* Exercise directions: Reproduce every record below exactly, with the pictures left out.
::: Listed entries
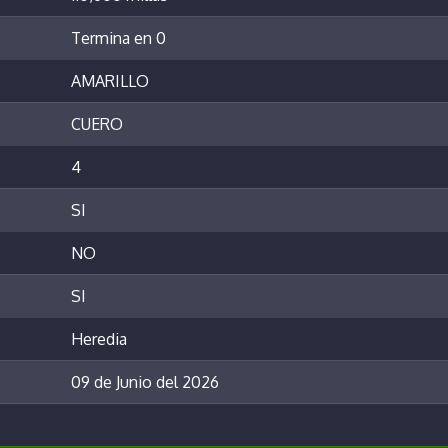
Termina en 0
AMARILLO
CUERO
4
SI
NO
SI
Heredia
09 de Junio del 2026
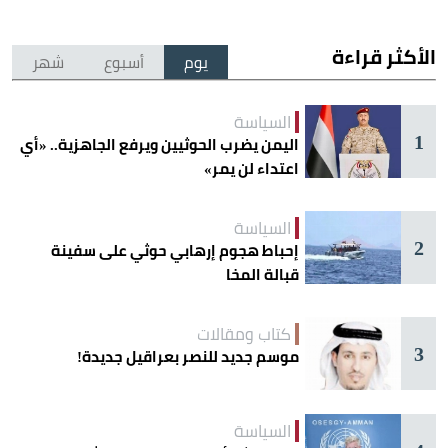
الأكثر قراءة
يوم
أسبوع
شهر
السياسة
1
اليمن يضرب الحوثيين ويرفع الجاهزية.. «أي
اعتداء لن يمر»
السياسة
2
إحباط هجوم إرهابي حوثي على سفينة
قبالة المخا
كتاب ومقالات
3
موسم جديد للنصر بعراقيل جديدة!
السياسة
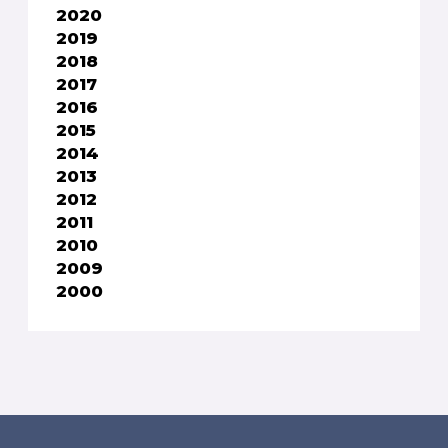
2020
2019
2018
2017
2016
2015
2014
2013
2012
2011
2010
2009
2000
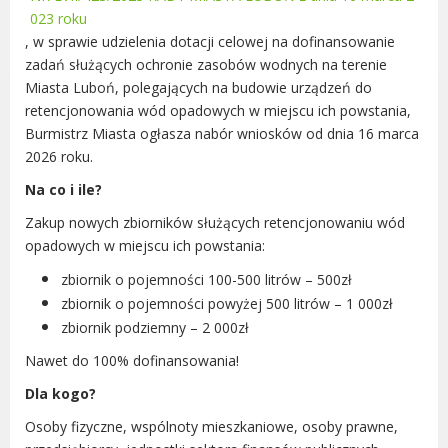
023 roku
Urząd statystyczny w Poznaniu
, w sprawie udzielenia dotacji celowej na dofinansowanie
Instytut Rozwoju Wsi i Rolnictwa
zadań służących ochronie zasobów wodnych na terenie
Polskiej Akademii Nauk
Miasta Luboń, polegających na budowie urządzeń do
Instytut Skrzynki
retencjonowania wód opadowych w miejscu ich powstania,
Wielkopolski Park Narodowy
Burmistrz Miasta ogłasza nabór wniosków od dnia 16 marca
Muzeum Narodowe Rolnictwa i
2026 roku.
Przemysłu Rolno-Spożywczego w
Na co i ile?
Szreniawie
Zakup nowych zbiorników służących retencjonowaniu wód
PTTK
opadowych w miejscu ich powstania:
Urząd Skarbowy
zbiornik o pojemności 100-500 litrów – 500zł
Państwowe Gospodarstwo Wodne
Wody Polskie
zbiornik o pojemności powyżej 500 litrów – 1 000zł
zbiornik podziemny – 2 000zł
Nawet do 100% dofinansowania!
Dla kogo?
KONTAKT
Osoby fizyczne, wspólnoty mieszkaniowe, osoby prawne,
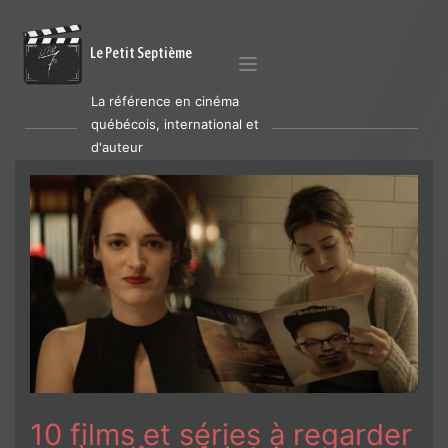
Le Petit Septième
La référence en cinéma
québécois, international et
d'auteur
10 films et séries à regarder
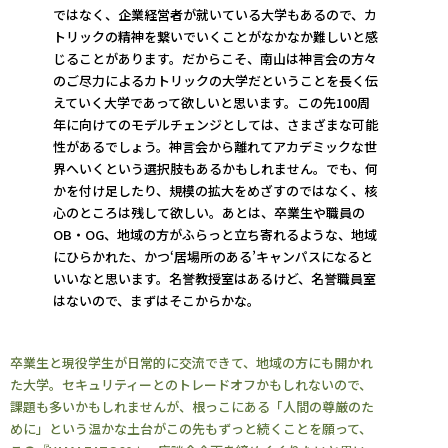
ではなく、企業経営者が就いている大学もあるので、カ
トリックの精神を繋いでいくことがなかなか難しいと感
じることがあります。だからこそ、南山は神言会の方々
のご尽力によるカトリックの大学だということを長く伝
えていく大学であって欲しいと思います。この先100周
年に向けてのモデルチェンジとしては、さまざまな可能
性があるでしょう。神言会から離れてアカデミックな世
界へいくという選択肢もあるかもしれません。でも、何
かを付け足したり、規模の拡大をめざすのではなく、核
心のところは残して欲しい。あとは、卒業生や職員の
OB・OG、地域の方がふらっと立ち寄れるような、地域
にひらかれた、かつ‘居場所のある’キャンパスになると
いいなと思います。名誉教授室はあるけど、名誉職員室
はないので、まずはそこからかな。
卒業生と現役学生が日常的に交流できて、地域の方にも開かれ
た大学。セキュリティーとのトレードオフかもしれないので、
課題も多いかもしれませんが、根っこにある「人間の尊厳のた
めに」という温かな土台がこの先もずっと続くことを願って、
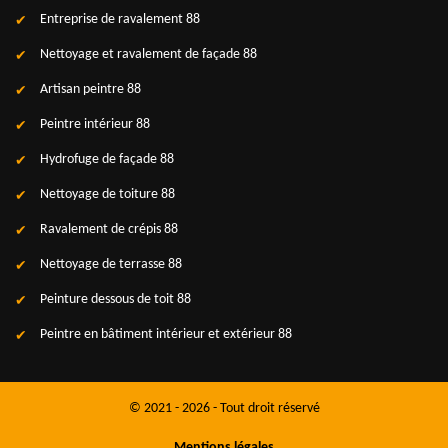
Entreprise de ravalement 88
Nettoyage et ravalement de façade 88
Artisan peintre 88
Peintre intérieur 88
Hydrofuge de façade 88
Nettoyage de toiture 88
Ravalement de crépis 88
Nettoyage de terrasse 88
Peinture dessous de toit 88
Peintre en bâtiment intérieur et extérieur 88
© 2021 - 2026 - Tout droit réservé
Mentions légales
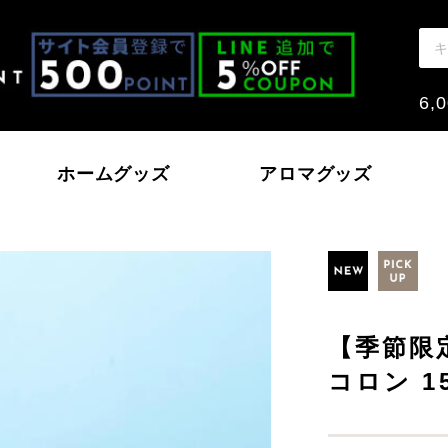
6
ホームグッズ
アロマグッズ
モン
戸内レモン
ハッカ
いちご～おとめとあ
【季節限
本の香り
ノーウォーター
北海道ハッカ油
コロン 1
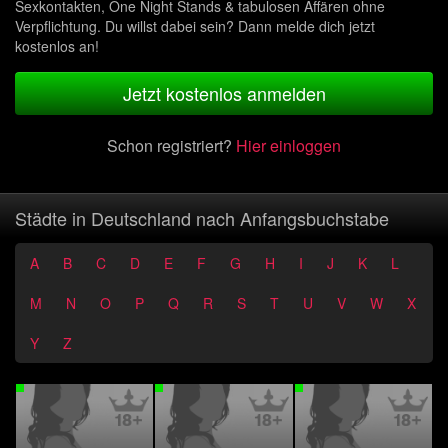
Sexkontakten, One Night Stands & tabulosen Affären ohne
Verpflichtung. Du willst dabei sein? Dann melde dich jetzt
kostenlos an!
Jetzt kostenlos anmelden
Schon registriert?
Hier einloggen
Städte in Deutschland nach Anfangsbuchstabe
A
B
C
D
E
F
G
H
I
J
K
L
M
N
O
P
Q
R
S
T
U
V
W
X
Y
Z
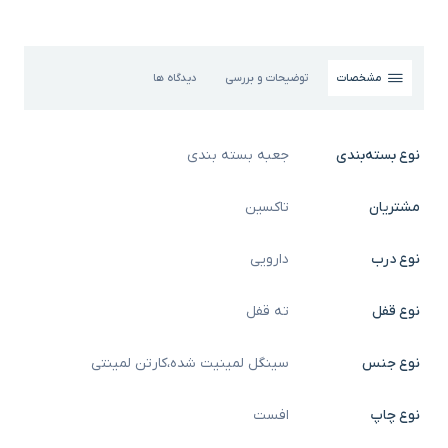
مشخصات
توضیحات و بررسی
دیدگاه ها
نوع بسته‌بندی
جعبه بسته بندی
مشتریان
تاکسین
نوع درب
دارویی
نوع قفل
ته قفل
نوع جنس
سینگل لمینیت شده
،
کارتن لمینتی
نوع چاپ
افست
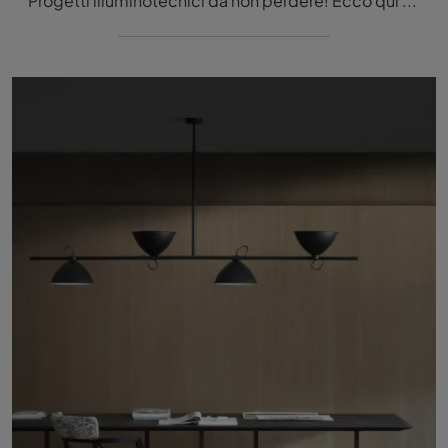
Progetti illuminotecnici da non perdere! Ecco qui la lampada da terra Dori di Nemo.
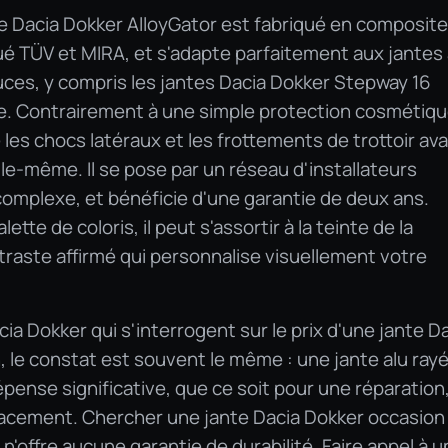
e Dacia Dokker AlloyGator est fabriqué en composite
é TÜV et MIRA, et s'adapte parfaitement aux jantes 
uces, y compris les jantes Dacia Dokker Stepway 16
e. Contrairement à une simple protection cosmétiqu
les chocs latéraux et les frottements de trottoir av
elle-même. Il se pose par un réseau d'installateurs
omplexe, et bénéficie d'une garantie de deux ans.
ette de coloris, il peut s'assortir à la teinte de la
traste affirmé qui personnalise visuellement votre
a Dokker qui s'interrogent sur le prix d'une jante D
 le constat est souvent le même : une jante alu ray
pense significative, que ce soit pour une réparation
acement. Chercher une jante Dacia Dokker occasion
'offre aucune garantie de durabilité. Faire appel à u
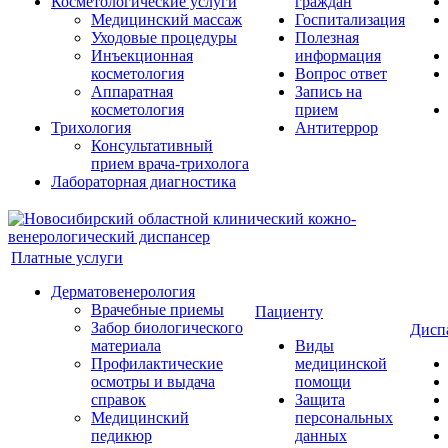
Косметологические услуги
граждан
Медицинский массаж
Госпитализация
Уходовые процедуры
Полезная
Инъекционная
информация
косметология
Вопрос ответ
Аппаратная
Запись на
косметология
прием
Трихология
Антитеррор
Консультативный
прием врача-трихолога
Лабораторная диагностика
Платные услуги
Дерматовенерология
Врачебные приемы
Пациенту
Забор биологического
Дисп
материала
Виды
Профилактические
медицинской
осмотры и выдача
помощи
справок
Защита
Медицинский
персональных
педикюр
данных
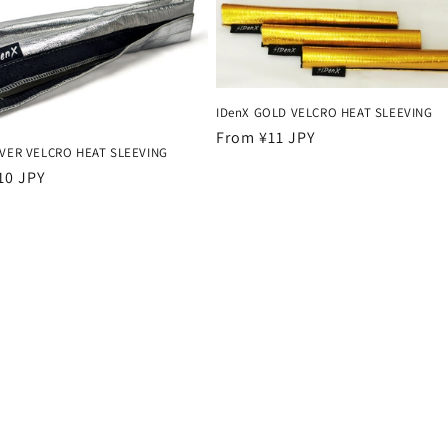
IDenX GOLD VELCRO HEAT SLEEVING
Regular
From ¥11 JPY
LVER VELCRO HEAT SLEEVING
price
r
10 JPY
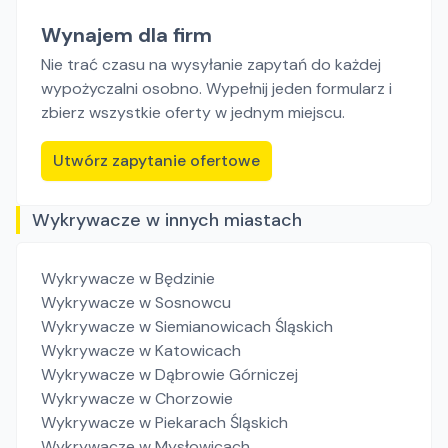
Wynajem dla firm
Nie trać czasu na wysyłanie zapytań do każdej
wypożyczalni osobno. Wypełnij jeden formularz i
zbierz wszystkie oferty w jednym miejscu.
Utwórz zapytanie ofertowe
Wykrywacze w innych miastach
Wykrywacze
w Będzinie
Wykrywacze
w Sosnowcu
Wykrywacze
w Siemianowicach Śląskich
Wykrywacze
w Katowicach
Wykrywacze
w Dąbrowie Górniczej
Wykrywacze
w Chorzowie
Wykrywacze
w Piekarach Śląskich
Wykrywacze
w Mysłowicach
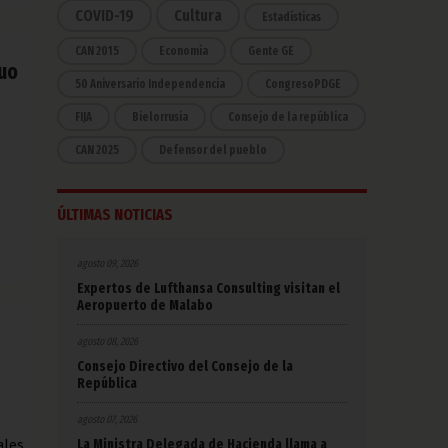
COVID-19
Cultura
Estadísticas
CAN 2015
Economía
Gente GE
tuo
50 Aniversario Independencia
CongresoPDGE
FIJA
Bielorrusia
Consejo de la república
CAN 2025
Defensor del pueblo
ÚLTIMAS NOTICIAS
agosto 09, 2026
Expertos de Lufthansa Consulting visitan el
Aeropuerto de Malabo
agosto 08, 2026
Consejo Directivo del Consejo de la
República
agosto 07, 2026
La Ministra Delegada de Hacienda llama a
ales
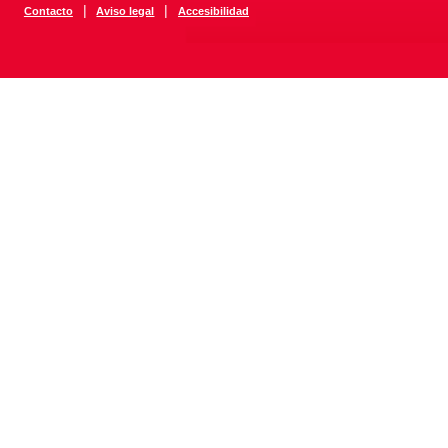
|
|
Contacto
Aviso legal
Accesibilidad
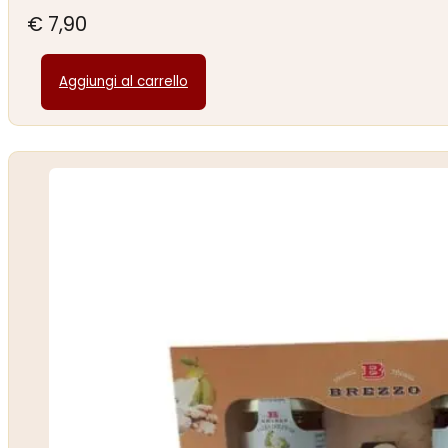
€
7,90
Aggiungi al carrello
::::::
* Result below:
Termina en 0
AMARILLO
CUERO
4
SI
NO
SI
Heredia
09 de Junio del 2026
الأكثر قراءة
يوم
أسبوع
شهر
السياسة
1
اليمن يضرب الحوثيين ويرفع الجاهزية.. «أي
اعتداء لن يمر»
السياسة
2
إحباط هجوم إرهابي حوثي على سفينة
قبالة المخا
كتاب ومقالات
3
موسم جديد للنصر بعراقيل جديدة!
السياسة
2020
2019
2018
2017
2016
2015
2014
2013
2012
2011
2010
2009
2000
023 roku
Urząd statystyczny w Poznaniu
, w sprawie udzielenia dotacji celowej na dofinansowanie
Instytut Rozwoju Wsi i Rolnictwa
zadań służących ochronie zasobów wodnych na terenie
Polskiej Akademii Nauk
Miasta Luboń, polegających na budowie urządzeń do
Instytut Skrzynki
retencjonowania wód opadowych w miejscu ich powstania,
Wielkopolski Park Narodowy
Burmistrz Miasta ogłasza nabór wniosków od dnia 16 marca
Muzeum Narodowe Rolnictwa i
2026 roku.
Przemysłu Rolno-Spożywczego w
Na co i ile?
Szreniawie
Zakup nowych zbiorników służących retencjonowaniu wód
PTTK
opadowych w miejscu ich powstania:
Urząd Skarbowy
zbiornik o pojemności 100-500 litrów – 500zł
Państwowe Gospodarstwo Wodne
Wody Polskie
zbiornik o pojemności powyżej 500 litrów – 1 000zł
zbiornik podziemny – 2 000zł
Nawet do 100% dofinansowania!
Dla kogo?
KONTAKT
Osoby fizyczne, wspólnoty mieszkaniowe, osoby prawne,
Le Petit Septième
La référence en cinéma
québécois, international et
d'auteur
10 films et séries à regarder
ではなく、企業経営者が就いている大学もあるので、カ
トリックの精神を繋いでいくことがなかなか難しいと感
じることがあります。だからこそ、南山は神言会の方々
のご尽力によるカトリックの大学だということを長く伝
えていく大学であって欲しいと思います。この先100周
年に向けてのモデルチェンジとしては、さまざまな可能
性があるでしょう。神言会から離れてアカデミックな世
界へいくという選択肢もあるかもしれません。でも、何
かを付け足したり、規模の拡大をめざすのではなく、核
心のところは残して欲しい。あとは、卒業生や職員の
OB・OG、地域の方がふらっと立ち寄れるような、地域
にひらかれた、かつ‘居場所のある’キャンパスになると
いいなと思います。名誉教授室はあるけど、名誉職員室
はないので、まずはそこからかな。
卒業生と現役学生が日常的に交流できて、地域の方にも開かれ
た大学。セキュリティーとのトレードオフかもしれないので、
課題も多いかもしれませんが、根っこにある「人間の尊厳のた
めに」という温かな土台がこの先もずっと続くことを願って、
Entreprise de ravalement 88
Nettoyage et ravalement de façade 88
Artisan peintre 88
Peintre intérieur 88
Hydrofuge de façade 88
Nettoyage de toiture 88
Ravalement de crépis 88
Nettoyage de terrasse 88
Peinture dessous de toit 88
Peintre en bâtiment intérieur et extérieur 88
© 2021 - 2026 - Tout droit réservé
Mentions légales
6
ホームグッズ
アロマグッズ
モン
戸内レモン
ハッカ
いちご～おとめとあ
【季節限
本の香り
ノーウォーター
北海道ハッカ油
コロン 1
Sexkontakten, One Night Stands & tabulosen Affären ohne
Verpflichtung. Du willst dabei sein? Dann melde dich jetzt
kostenlos an!
Jetzt kostenlos anmelden
Schon registriert?
Hier einloggen
Städte in Deutschland nach Anfangsbuchstabe
A
B
C
D
E
F
G
H
I
J
K
L
M
N
O
P
Q
R
S
T
U
V
W
X
Y
Z
مشخصات
توضیحات و بررسی
دیدگاه ها
نوع بسته‌بندی
جعبه بسته بندی
مشتریان
تاکسین
نوع درب
دارویی
نوع قفل
ته قفل
نوع جنس
سینگل لمینیت شده
،
کارتن لمینتی
نوع چاپ
افست
Progetti illuminotecnici da non perdere! Ecco qui la lampada da terra Dori di Nemo.
e Dacia Dokker AlloyGator est fabriqué en composite
é TÜV et MIRA, et s'adapte parfaitement aux jantes 
uces, y compris les jantes Dacia Dokker Stepway 16
e. Contrairement à une simple protection cosmétiqu
les chocs latéraux et les frottements de trottoir av
elle-même. Il se pose par un réseau d'installateurs
omplexe, et bénéficie d'une garantie de deux ans.
ette de coloris, il peut s'assortir à la teinte de la
traste affirmé qui personnalise visuellement votre
a Dokker qui s'interrogent sur le prix d'une jante D
 le constat est souvent le même : une jante alu ray
pense significative, que ce soit pour une réparation
acement. Chercher une jante Dacia Dokker occasion
'offre aucune garantie de durabilité. Faire appel à u
Косметологические услуги
граждан
Медицинский массаж
Госпитализация
Уходовые процедуры
Полезная
Инъекционная
информация
косметология
Вопрос ответ
Аппаратная
Запись на
косметология
прием
Трихология
Антитеррор
Консультативный
прием врача-трихолога
Лабораторная диагностика
Платные услуги
Дерматовенерология
Врачебные приемы
Пациенту
Забор биологического
Дисп
материала
Виды
Профилактические
медицинской
осмотры и выдача
помощи
справок
Защита
Медицинский
персональных
педикюр
данных
IDenX GOLD VELCRO HEAT SLEEVING
Regular
From ¥11 JPY
LVER VELCRO HEAT SLEEVING
price
r
10 JPY
Wynajem dla firm
Nie trać czasu na wysyłanie zapytań do każdej
wypożyczalni osobno. Wypełnij jeden formularz i
zbierz wszystkie oferty w jednym miejscu.
Utwórz zapytanie ofertowe
Wykrywacze w innych miastach
Wykrywacze
w Będzinie
Wykrywacze
w Sosnowcu
Wykrywacze
w Siemianowicach Śląskich
Wykrywacze
w Katowicach
Wykrywacze
w Dąbrowie Górniczej
Wykrywacze
w Chorzowie
Wykrywacze
w Piekarach Śląskich
Wykrywacze
w Mysłowicach
COVID-19
Cultura
Estadísticas
CAN 2015
Economía
Gente GE
tuo
50 Aniversario Independencia
CongresoPDGE
FIJA
Bielorrusia
Consejo de la república
CAN 2025
Defensor del pueblo
ÚLTIMAS NOTICIAS
agosto 09, 2026
Expertos de Lufthansa Consulting visitan el
Aeropuerto de Malabo
agosto 08, 2026
Consejo Directivo del Consejo de la
República
agosto 07, 2026
La Ministra Delegada de Hacienda llama a
ales
|
|
Contacto
Aviso legal
Accesibilidad
€
7,90
Aggiungi al carrello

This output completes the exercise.